TASK BRIEF:
Copy word for word, please, the lines of the entries below running from the one containing "right eye: (515, 415)" to the one containing "left back paw: (1200, 807)", both ends included.

Dataset entries:
=== Begin Enclosure ===
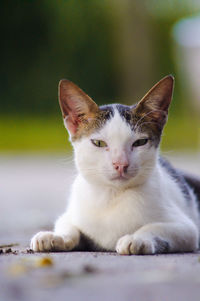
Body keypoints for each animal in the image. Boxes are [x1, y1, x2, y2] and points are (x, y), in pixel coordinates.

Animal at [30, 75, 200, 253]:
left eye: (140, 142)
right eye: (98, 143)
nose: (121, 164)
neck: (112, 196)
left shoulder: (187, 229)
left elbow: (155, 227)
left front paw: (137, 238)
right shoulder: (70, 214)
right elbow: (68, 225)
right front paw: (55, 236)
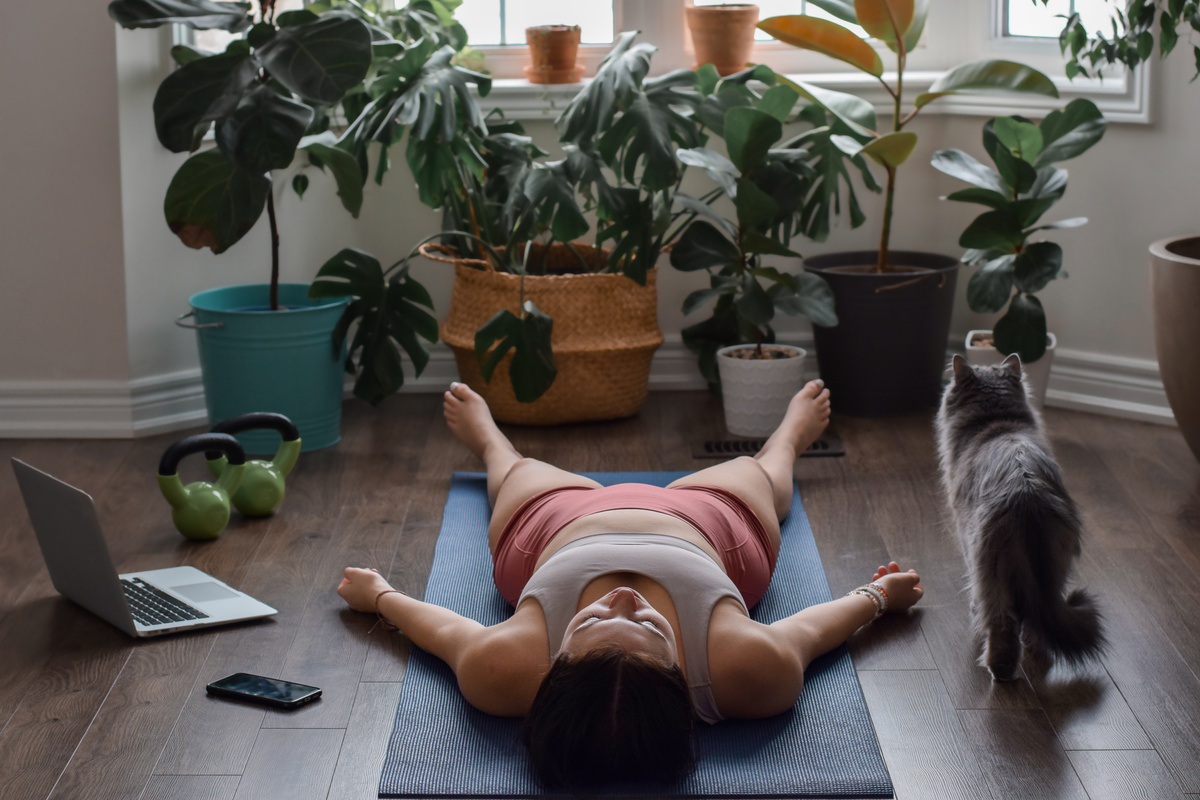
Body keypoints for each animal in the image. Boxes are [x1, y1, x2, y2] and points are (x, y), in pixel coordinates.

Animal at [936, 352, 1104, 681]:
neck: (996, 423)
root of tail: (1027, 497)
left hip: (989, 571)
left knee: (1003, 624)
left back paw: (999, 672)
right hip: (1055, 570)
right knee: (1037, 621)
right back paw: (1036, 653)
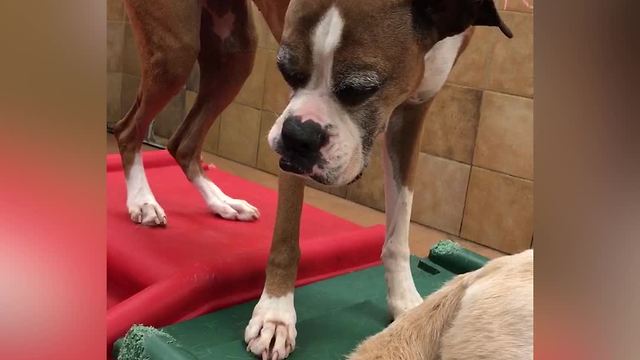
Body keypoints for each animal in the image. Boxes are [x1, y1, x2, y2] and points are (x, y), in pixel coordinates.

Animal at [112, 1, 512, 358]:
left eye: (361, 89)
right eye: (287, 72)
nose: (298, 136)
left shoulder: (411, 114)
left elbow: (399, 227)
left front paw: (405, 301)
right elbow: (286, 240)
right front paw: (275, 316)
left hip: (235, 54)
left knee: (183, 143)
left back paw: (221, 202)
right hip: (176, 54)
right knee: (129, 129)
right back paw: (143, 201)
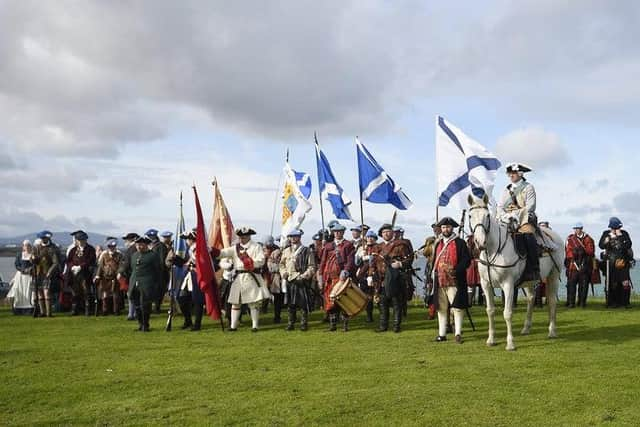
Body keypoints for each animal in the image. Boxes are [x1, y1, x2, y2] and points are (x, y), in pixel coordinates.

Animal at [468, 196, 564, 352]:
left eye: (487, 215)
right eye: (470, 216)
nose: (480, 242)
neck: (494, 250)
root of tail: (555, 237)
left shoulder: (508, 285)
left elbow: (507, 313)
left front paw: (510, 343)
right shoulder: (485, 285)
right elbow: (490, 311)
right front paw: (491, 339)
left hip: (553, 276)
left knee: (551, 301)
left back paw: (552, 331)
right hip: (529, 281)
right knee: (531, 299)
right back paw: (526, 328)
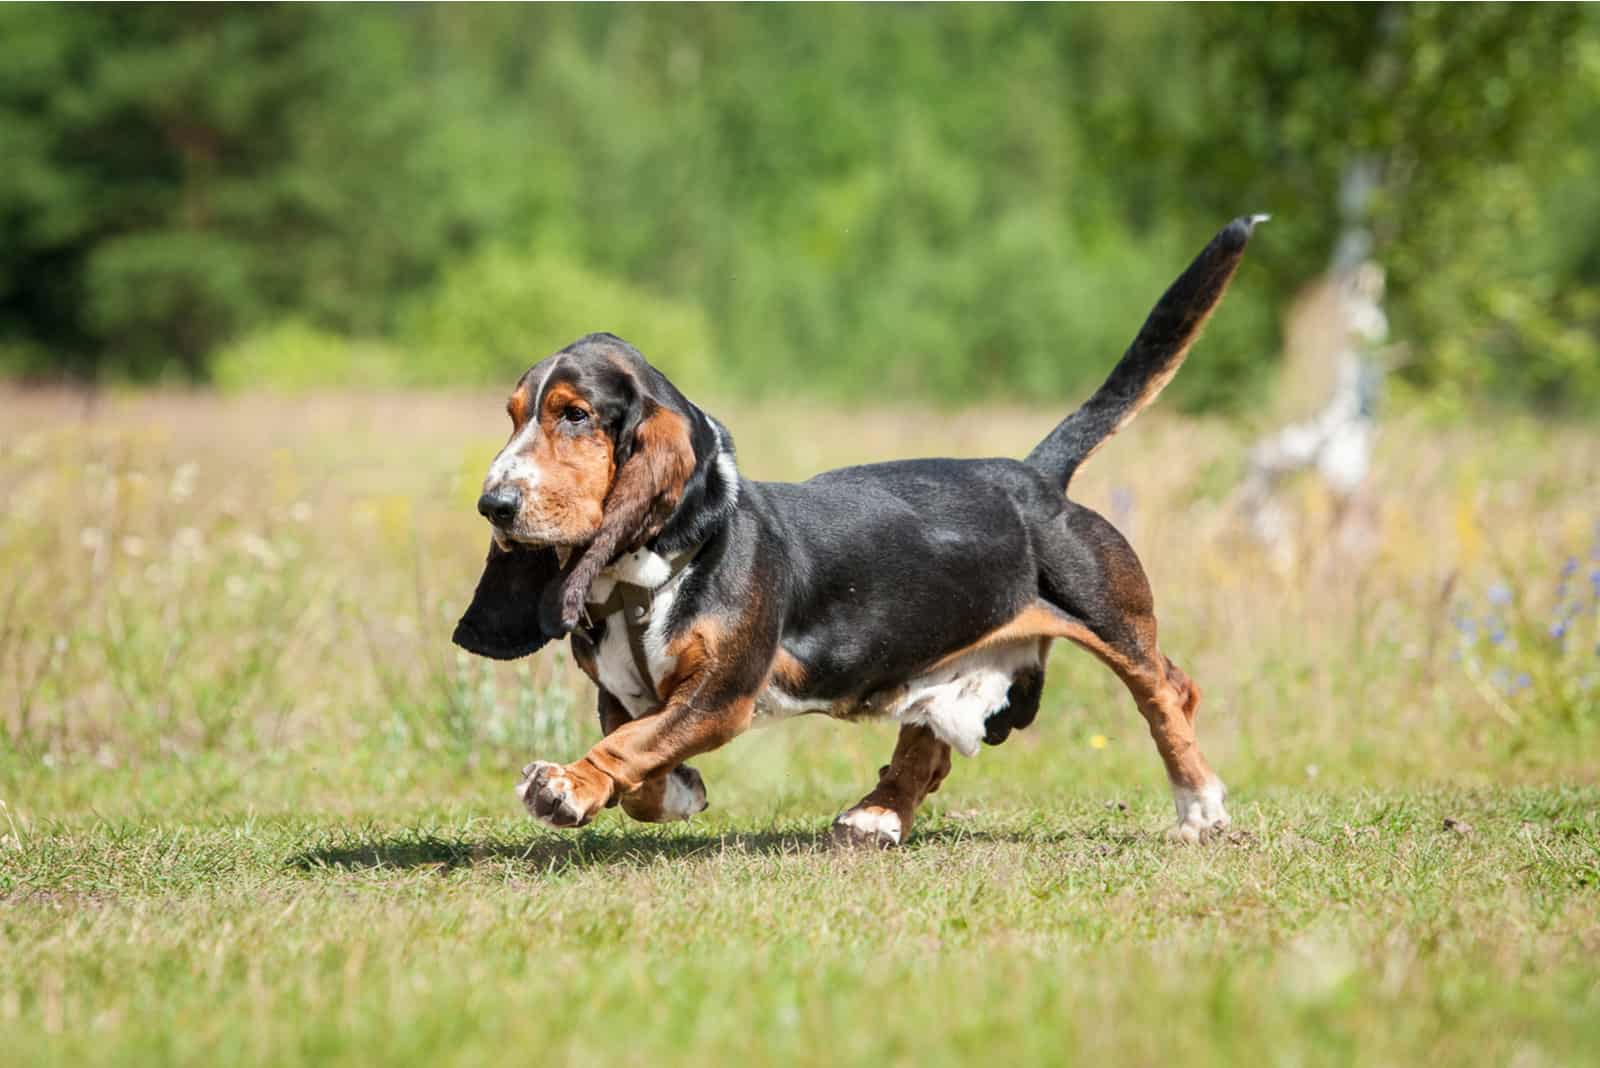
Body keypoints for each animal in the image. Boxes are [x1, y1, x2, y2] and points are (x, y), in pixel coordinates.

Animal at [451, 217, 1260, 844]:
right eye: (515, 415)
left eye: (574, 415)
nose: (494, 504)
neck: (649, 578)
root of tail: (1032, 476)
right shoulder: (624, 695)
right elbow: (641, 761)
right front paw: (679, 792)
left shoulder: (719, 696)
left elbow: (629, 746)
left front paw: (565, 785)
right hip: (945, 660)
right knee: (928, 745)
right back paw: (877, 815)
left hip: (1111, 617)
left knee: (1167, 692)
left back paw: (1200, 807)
=== End Enclosure ===
=== Begin Enclosure ===
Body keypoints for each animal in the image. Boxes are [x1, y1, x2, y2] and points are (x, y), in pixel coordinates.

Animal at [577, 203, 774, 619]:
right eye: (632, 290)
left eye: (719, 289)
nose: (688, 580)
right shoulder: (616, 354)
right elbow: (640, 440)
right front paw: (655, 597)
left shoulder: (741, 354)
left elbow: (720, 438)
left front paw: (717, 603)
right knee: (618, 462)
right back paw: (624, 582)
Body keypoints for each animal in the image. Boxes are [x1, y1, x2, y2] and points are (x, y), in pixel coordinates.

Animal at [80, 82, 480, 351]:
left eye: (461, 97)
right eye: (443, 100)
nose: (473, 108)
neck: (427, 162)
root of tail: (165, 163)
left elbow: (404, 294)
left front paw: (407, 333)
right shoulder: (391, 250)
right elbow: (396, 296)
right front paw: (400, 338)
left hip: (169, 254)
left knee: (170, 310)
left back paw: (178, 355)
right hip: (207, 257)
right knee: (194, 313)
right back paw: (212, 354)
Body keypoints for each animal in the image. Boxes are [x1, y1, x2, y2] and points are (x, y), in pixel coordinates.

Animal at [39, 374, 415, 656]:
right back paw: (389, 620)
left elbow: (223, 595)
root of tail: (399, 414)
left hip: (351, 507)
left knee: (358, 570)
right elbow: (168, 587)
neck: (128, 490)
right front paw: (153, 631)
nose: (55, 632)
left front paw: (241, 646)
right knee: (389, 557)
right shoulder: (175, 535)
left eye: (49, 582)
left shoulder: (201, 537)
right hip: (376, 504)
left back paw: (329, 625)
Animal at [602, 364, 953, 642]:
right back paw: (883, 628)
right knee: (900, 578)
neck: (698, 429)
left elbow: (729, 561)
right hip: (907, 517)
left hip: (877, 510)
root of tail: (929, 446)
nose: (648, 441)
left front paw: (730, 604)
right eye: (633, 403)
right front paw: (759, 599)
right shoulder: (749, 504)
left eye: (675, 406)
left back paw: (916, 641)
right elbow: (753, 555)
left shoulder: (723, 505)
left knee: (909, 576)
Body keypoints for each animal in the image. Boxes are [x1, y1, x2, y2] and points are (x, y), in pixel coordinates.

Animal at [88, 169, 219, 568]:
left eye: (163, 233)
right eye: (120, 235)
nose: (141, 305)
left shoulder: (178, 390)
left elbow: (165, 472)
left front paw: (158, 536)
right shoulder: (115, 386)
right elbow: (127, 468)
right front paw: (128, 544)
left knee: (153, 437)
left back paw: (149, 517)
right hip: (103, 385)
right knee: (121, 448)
=== End Enclosure ===
RESPONSE FOR THIS EXERCISE:
right eye: (515, 415)
left eye: (574, 415)
nose: (494, 504)
neck: (649, 578)
root of tail: (1032, 476)
right shoulder: (624, 695)
right elbow: (641, 761)
right front paw: (679, 792)
left shoulder: (719, 696)
left elbow: (629, 746)
left front paw: (565, 785)
right hip: (945, 660)
right knee: (928, 745)
right back paw: (877, 815)
left hip: (1111, 617)
left knee: (1167, 692)
left back paw: (1200, 807)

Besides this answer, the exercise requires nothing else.